-- start of Listing --
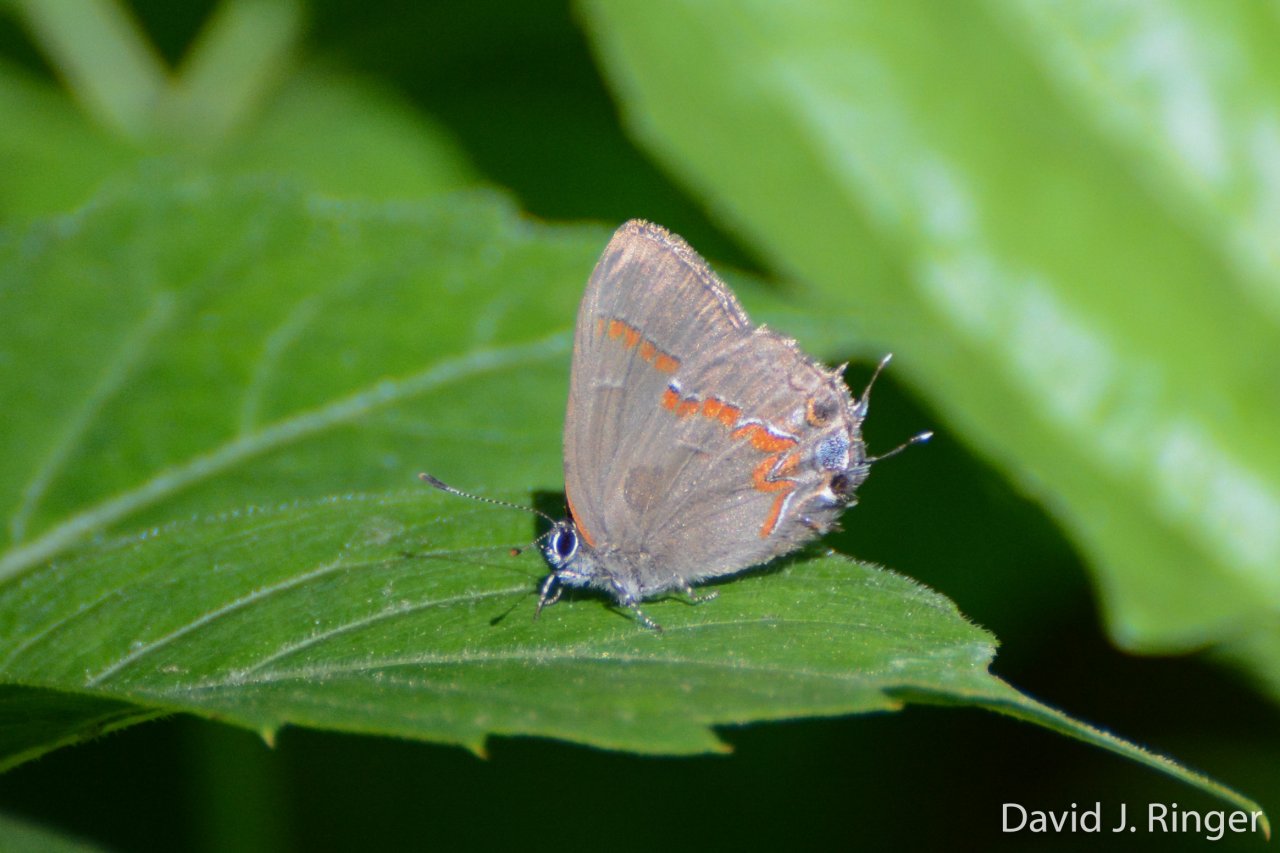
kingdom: Animalia
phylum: Arthropoda
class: Insecta
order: Lepidoptera
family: Lycaenidae
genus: Calycopis
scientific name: Calycopis cecrops
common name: Red-banded Hairstreak
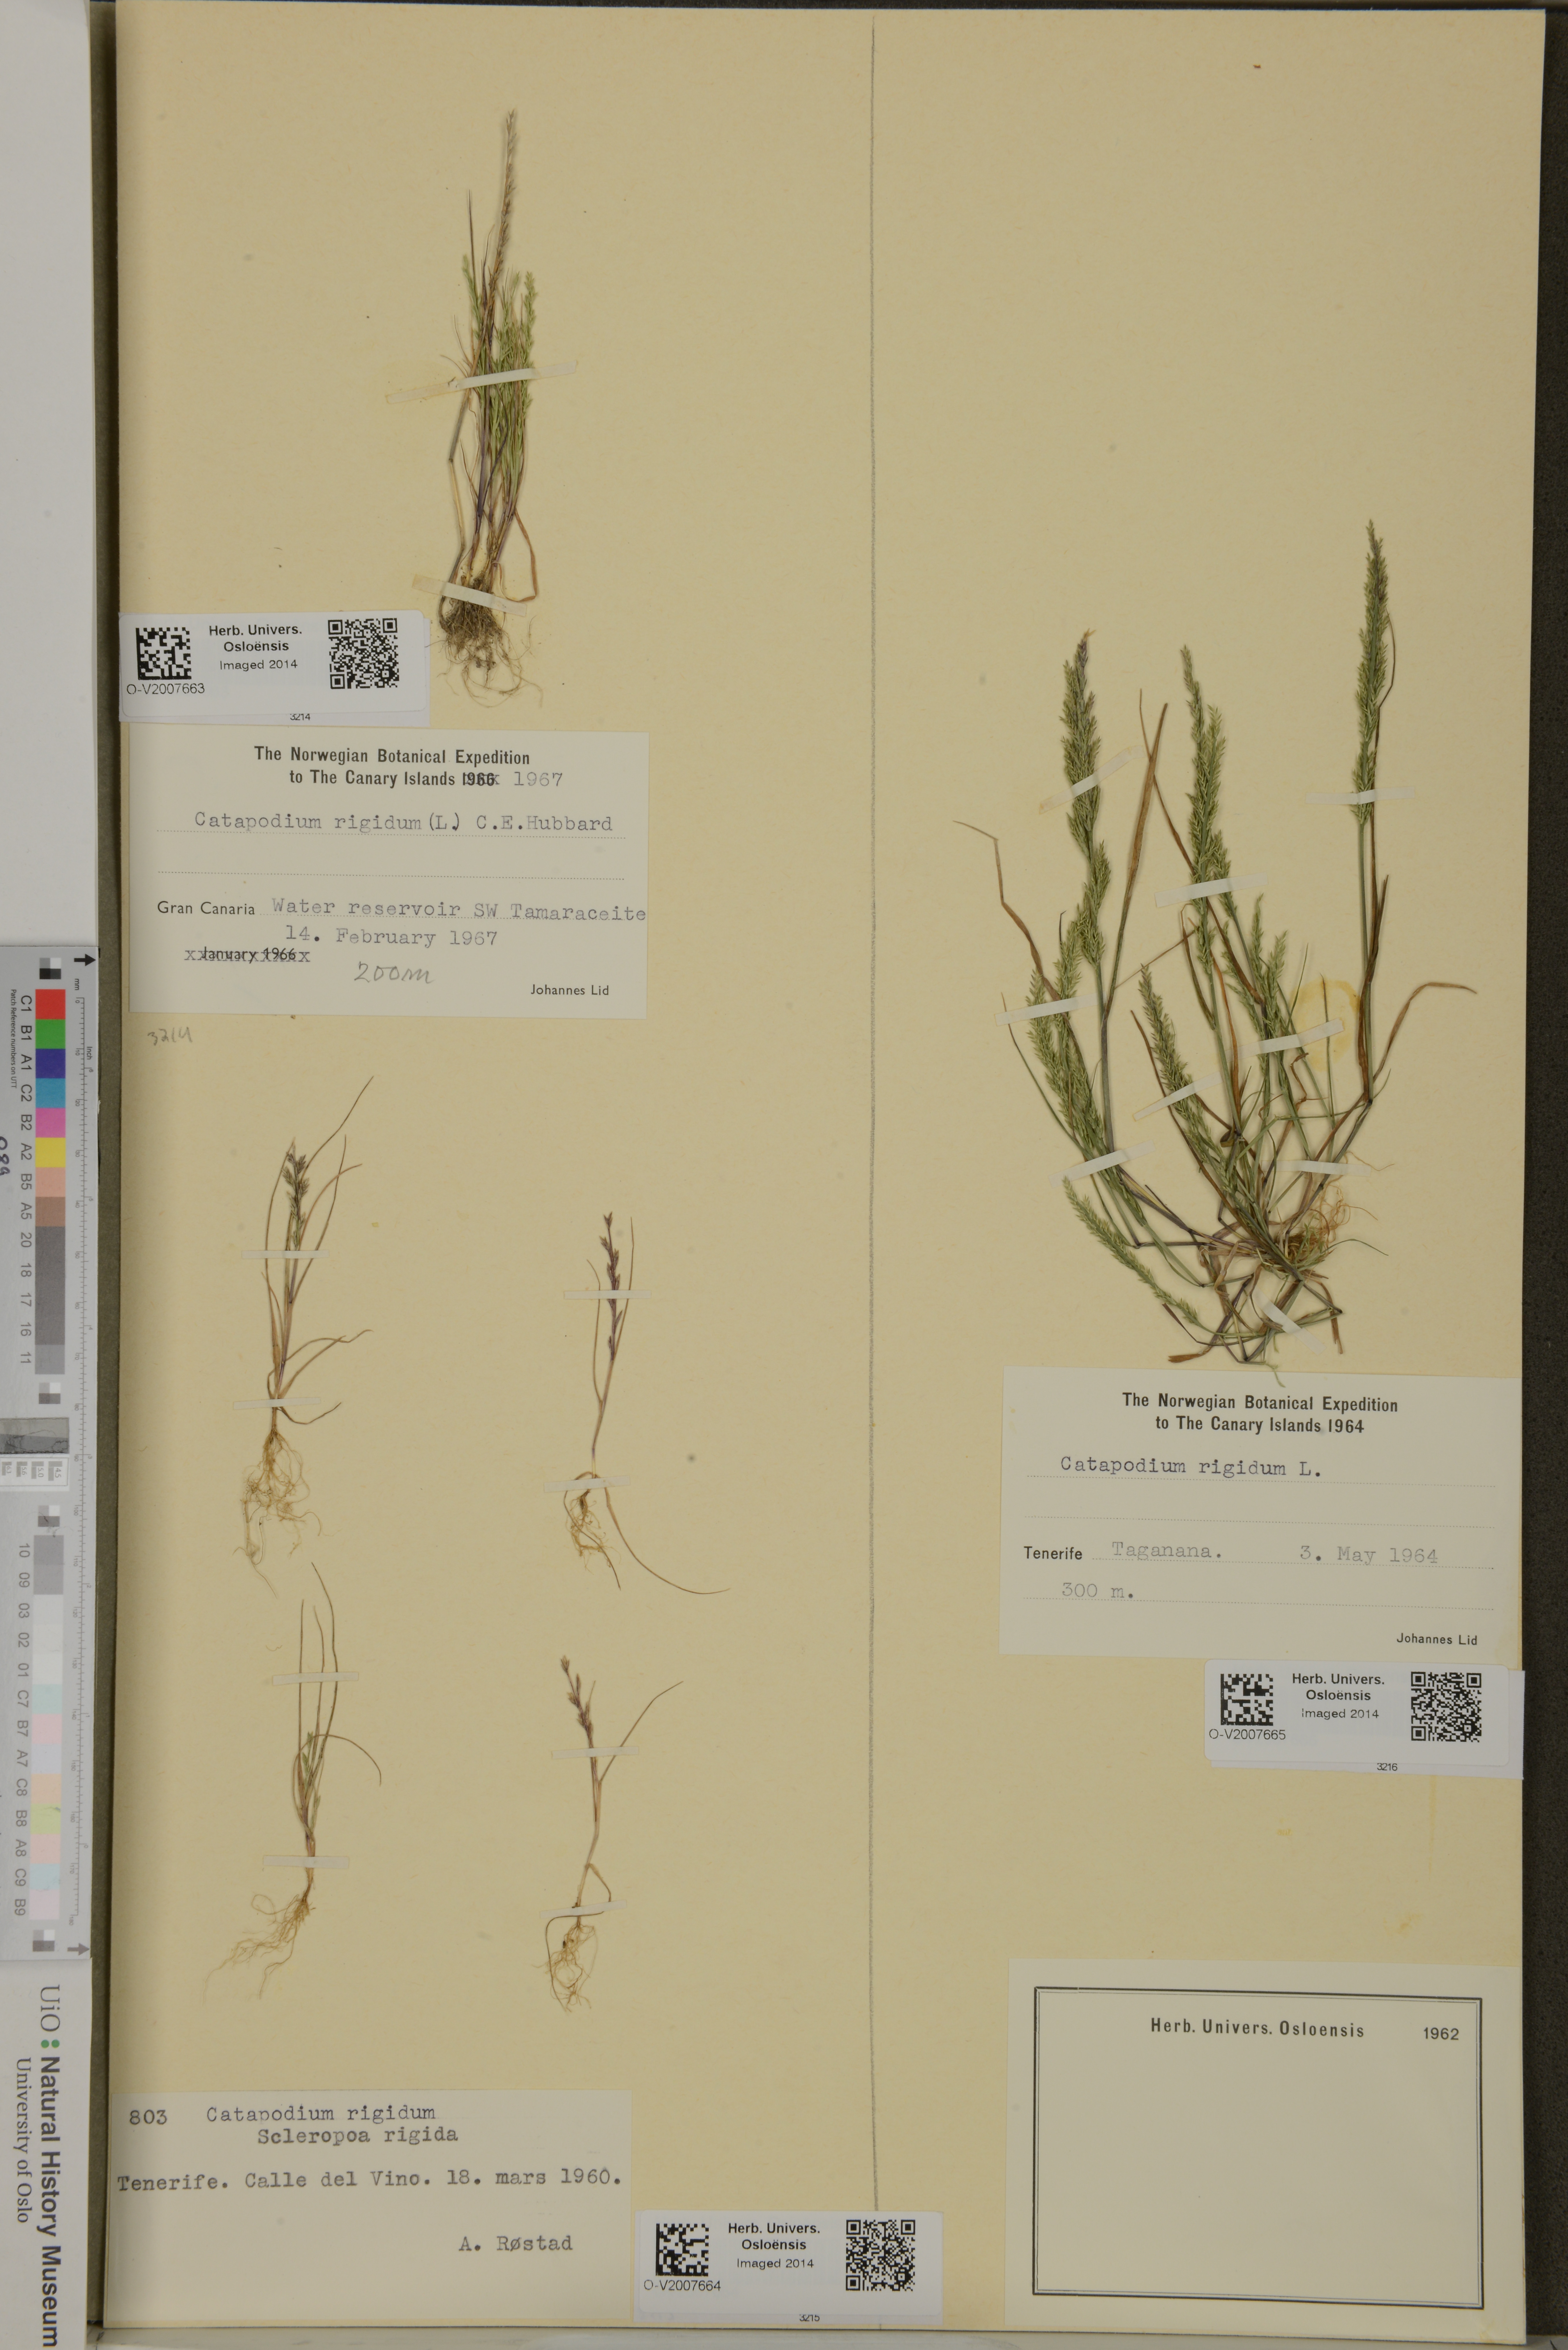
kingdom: Plantae
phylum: Tracheophyta
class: Liliopsida
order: Poales
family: Poaceae
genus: Catapodium
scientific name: Catapodium rigidum
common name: Fern-grass
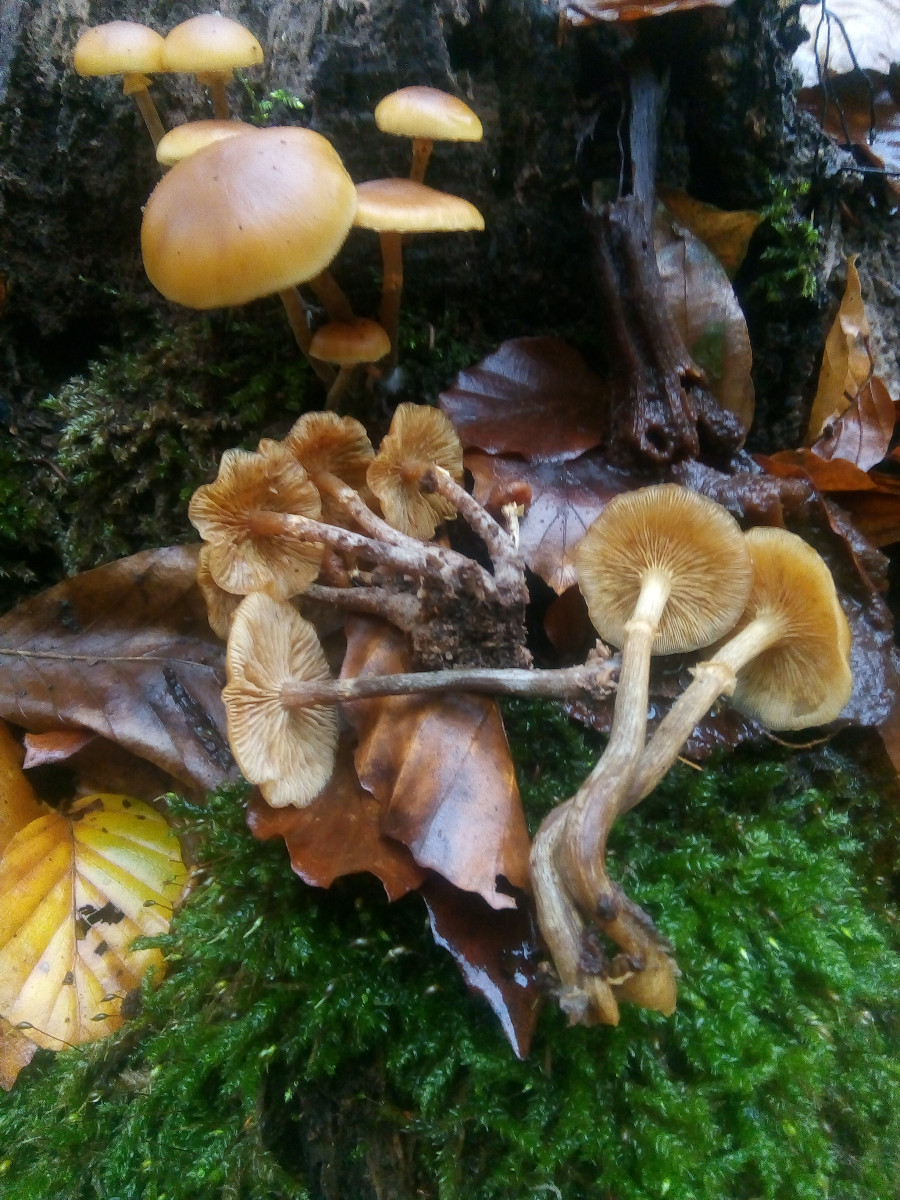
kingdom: Fungi
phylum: Basidiomycota
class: Agaricomycetes
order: Agaricales
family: Hymenogastraceae
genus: Galerina
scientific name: Galerina marginata
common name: randbæltet hjelmhat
-- end of Listing --
Task goal - Output every row above as a JSON array of strings, one string per line of text, skipping blank lines and omitting the pictures.

Result of the task -
[
  "kingdom: Animalia",
  "phylum: Arthropoda",
  "class: Insecta",
  "order: Lepidoptera",
  "family: Lycaenidae",
  "genus: Calycopis",
  "scientific name: Calycopis cecrops",
  "common name: Red-banded Hairstreak",
  "kingdom: Plantae",
  "phylum: Tracheophyta",
  "class: Liliopsida",
  "order: Poales",
  "family: Poaceae",
  "genus: Catapodium",
  "scientific name: Catapodium rigidum",
  "common name: Fern-grass",
  "kingdom: Fungi",
  "phylum: Basidiomycota",
  "class: Agaricomycetes",
  "order: Agaricales",
  "family: Hymenogastraceae",
  "genus: Galerina",
  "scientific name: Galerina marginata",
  "common name: randbæltet hjelmhat"
]